Gold Plum
第五章
自覚
〜みのり&涼介の場合〜
八
D
「古参の組織だとは聞いていたけど、
そんな昔からあったなんて知らなかったわ」
ぽそりと呟くみのりに視線を向けるも、
仄暗い景色の中では表情も禄にわからない。
(次期当主でもまだまだ知らされていないことがあるのか)
後でこっそり彼女へ尋ねてみようと思っていただけに、少し意外だった。
碧はどうだろう。
梅田のみの存在についても、みのりよりよく知ってる気がした。
(彼女を守るためなんだから、当然か)
小さく吐息していると、
のみのいる場所から可愛らしい声が聞こえてきた。
「そなた、守る会の人間だったマロ?」
「さようでございます、雪姫様」
尋ねる雪姫に、山波が恭しく応える。
「ふむ。爺臭い顔マロ。
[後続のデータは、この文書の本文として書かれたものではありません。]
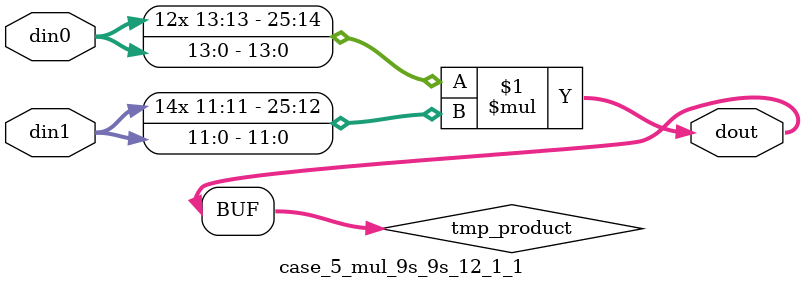
<source format=v>

`timescale 1 ns / 1 ps

 module case_5_mul_9s_9s_12_1_1(din0, din1, dout);
parameter ID = 1;
parameter NUM_STAGE = 0;
parameter din0_WIDTH = 14;
parameter din1_WIDTH = 12;
parameter dout_WIDTH = 26;

input [din0_WIDTH - 1 : 0] din0; 
input [din1_WIDTH - 1 : 0] din1; 
output [dout_WIDTH - 1 : 0] dout;

wire signed [dout_WIDTH - 1 : 0] tmp_product;



























assign tmp_product = $signed(din0) * $signed(din1);








assign dout = tmp_product;





















endmodule

</source>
全然わからなかったマロ」
冗談とも本気とも取れる雪姫の言葉に、山波が一瞬息を呑むのがわかった。
(あーいじられてるなあ)
涼介はこっそり山波に同情する。
初代様である雪姫に直接皮肉られるのは辛いだろう。
だが、山波の考えがああも頑なな状態では、
雪姫が文句の一つも言いたいのも理解できる。
「仕方ありませんわ雪姫様。
今の守る会は先ほどあちらの方がおっしゃったように
お年を召した方だけで成り立っている組織ですから」
案の定のみに追い打ちをかけられ、
暗闇でも分かるほどに山波の顔が歪んだ。